Guardando la ricerca italiana in generale, è soddisfatto del livello al di là dei finanziamenti, o c'è un gap diciamo tra quello che si spende e il valore che viene prodotto?
“No, un gap non c'è, i soldi, relativamente pochi, che ci sono in generale sono spesi bene. Quello che è importante è che la ricerca italiana è un po’ a macchia di leopardo, cioè ci sono molti centri di eccellenza, ma ci sono molte situazioni in cui la ricerca funziona molto male, sono università che sono a un livello relativamente basso e penso che sia estremamente importante cercare di fare in modo che tutte le università alzino il livello sopra una soglia minima”.
C’è anche un problema di comunicazione, secondo lei, cioè si comunica bene il valore della ricerca in Italia?
“Secondo me c'è una forte pigrizia degli scienziati, che si sono poco curati della comunicazione, però il rapporto con i mezzi d’informazione è estremamente importante nella comunicazione della scienza e sono molto grato alla Sissa, che qui a Trieste ha creato questa scuola di comunicazione scientifica”.
Soddisfatto della presenza del premio Nobel all’ateneo giuliano anche il rettore Di Lenarda, che ha conversato con Parisi di fronte a centinaia di studenti, che al termine del confronto hanno anche avuto la possibilità di fare delle domande.
“È una grandissima occasione per la nostra università, per i nostri ragazzi – ha detto - poter incontrare il professor Parisi, che non solo è uno straordinario ricercatore, come dimostra anche, ma non solo, il suo Premio Nobel, ma è una persona che ha dedicato la vita alla ricerca, al supporto e alla crescita di tanti ragazzi e quindi anche l'idea di riflettere sul rapporto fra maestri e allievi, credo sia una grande opportunità per i nostri giovani, credo che la sfrutteranno appieno”.

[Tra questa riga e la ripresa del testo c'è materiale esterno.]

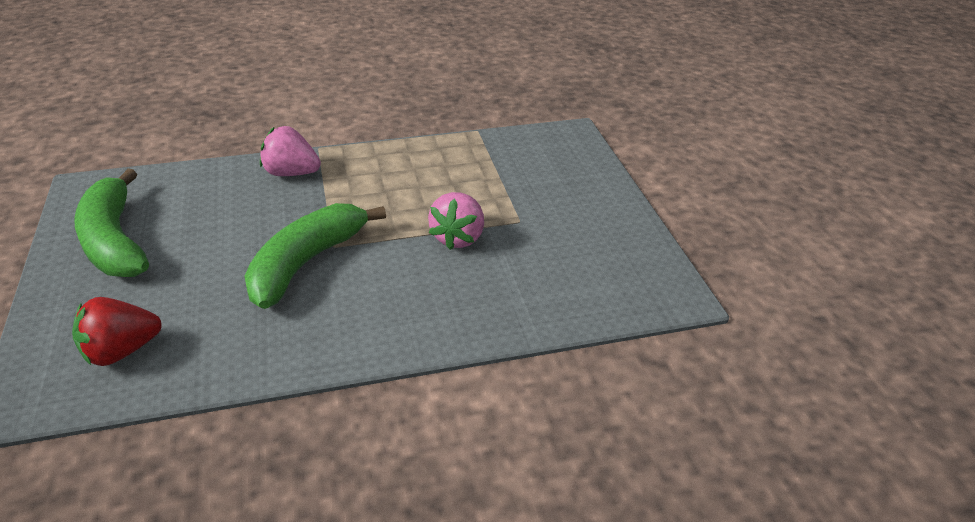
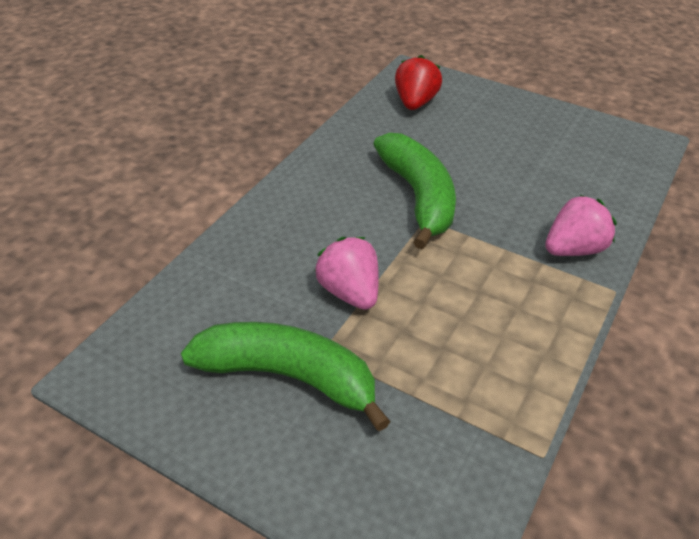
camera: 135 degrees right, 5 degrees up
green banana [74,169,149,277] -> green banana moved to [181,322,391,431]

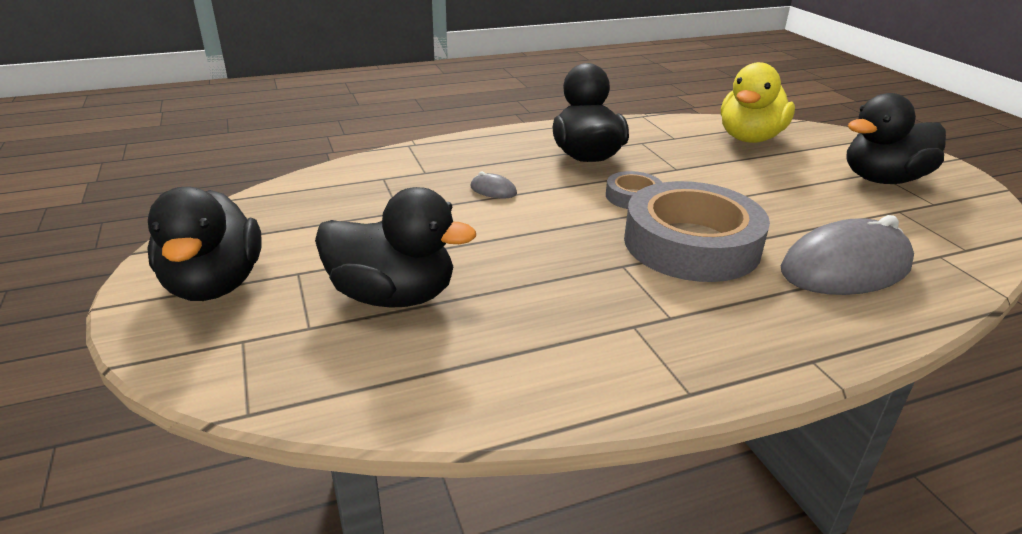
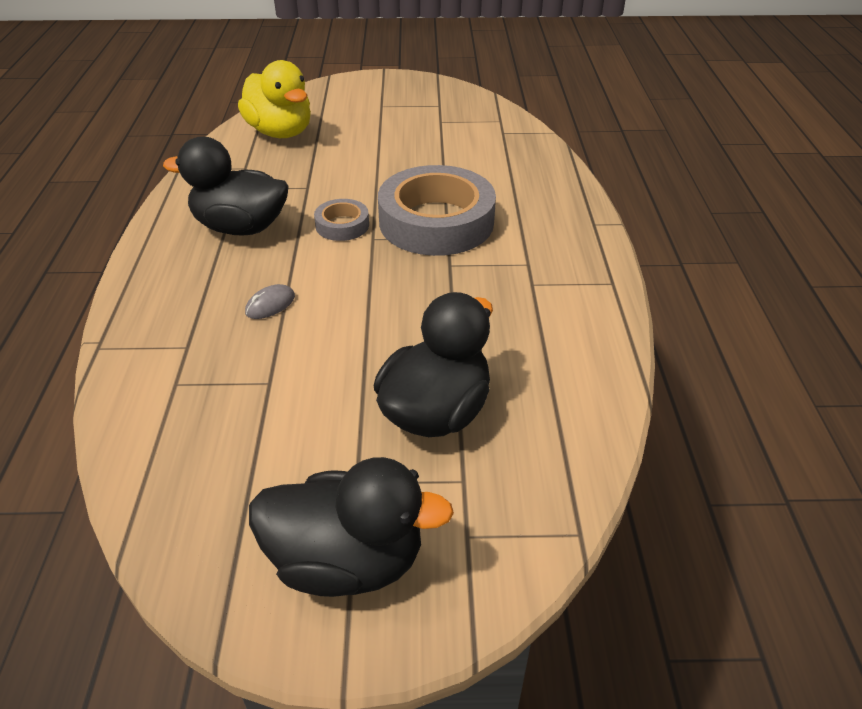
camera: 70 degrees left, 10 degrees up
grey mouse [781,215,914,295] -> none
black duck [847,93,946,184] -> none

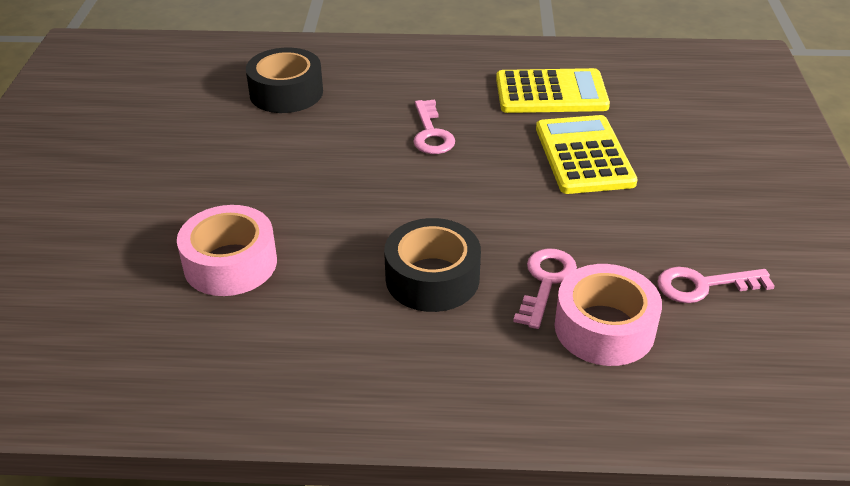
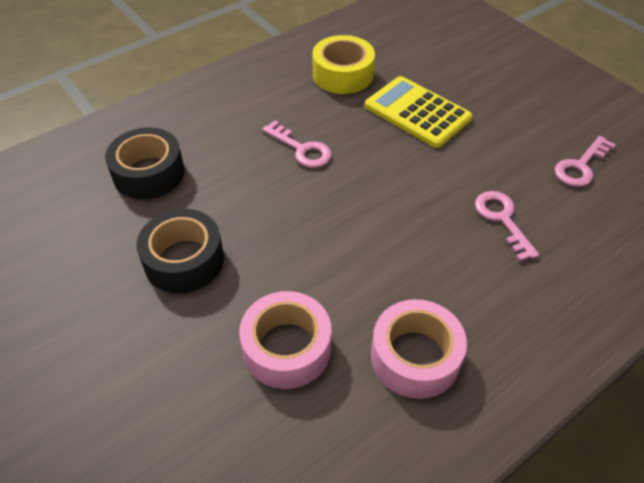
camera: 40 degrees left, 10 degrees up
black tape [384,218,481,312] -> black tape moved to [136,209,224,293]
yellow calculator [496,68,610,113] -> yellow tape [312,35,375,94]
pink tape [555,264,662,366] -> pink tape moved to [371,299,467,399]

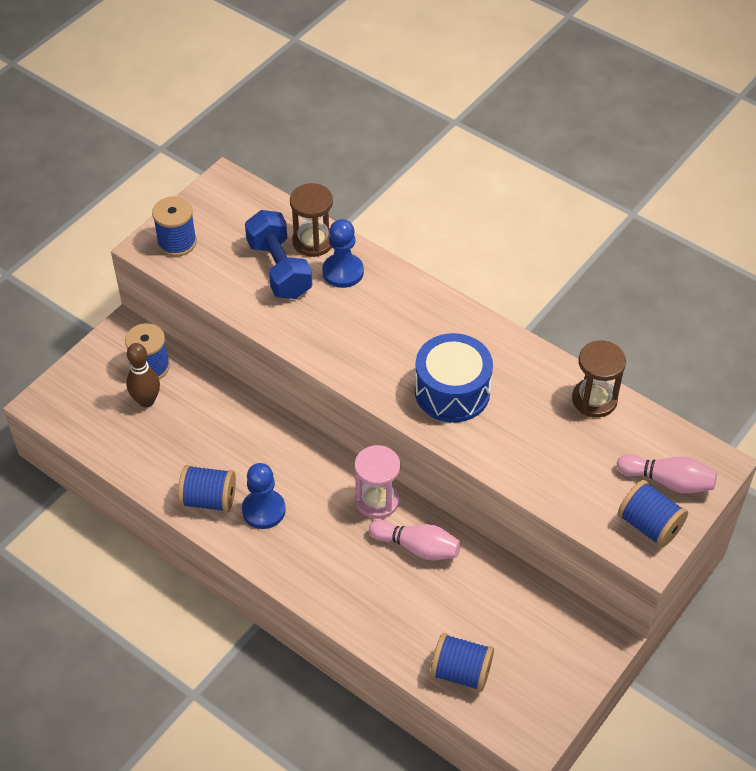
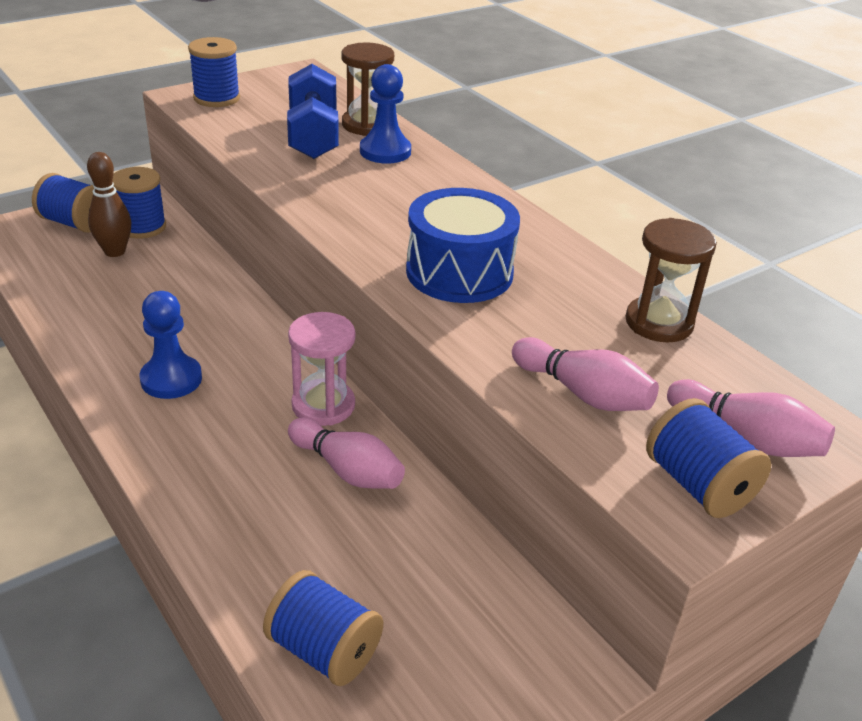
camera: 15 degrees right, 15 degrees down
blue spool [178,465,236,512] -> blue spool moved to [32,173,94,233]
none -> pink bowling pin [512,337,659,411]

Riguardo le migrazioni di studenti e ricercatoti all’estero, il Rettore ha sottolineato come tanti vedano all’estero a studiare “ma la cosa più preoccupante – ha aggiunto - sono quelli che vanno via dopo aver studiato. Il nostro sistema universitario è un sistema che forma bene, è un sistema che crea professionalità che vengono molto apprezzate all’estero; quindi, il tema dell'attrattività del paese è un tema assolutamente importante e rilevante. È chiaro che noi dobbiamo tenere bene a mente tutti gli insegnamenti che ci arrivano anche dagli spostamenti dei ragazzi, ma io non demonizzo il fatto che i ragazzi vadano all'estero, dobbiamo però riflettere su come farli tornare, come diventare attrattivi e come dare una prospettiva a questi ragazzi, che fanno parte di una generazione che soffre, ma una generazione che ha enormi opportunità, ha enormi potenzialità e quindi è compito nostro supportarli in un percorso di crescita, che, come tutti i percorsi di crescita, non è facile, però deve vedere lontano e noi dobbiamo aiutarli a identificare gli obiettivi e accompagnarli nel loro raggiungimento”.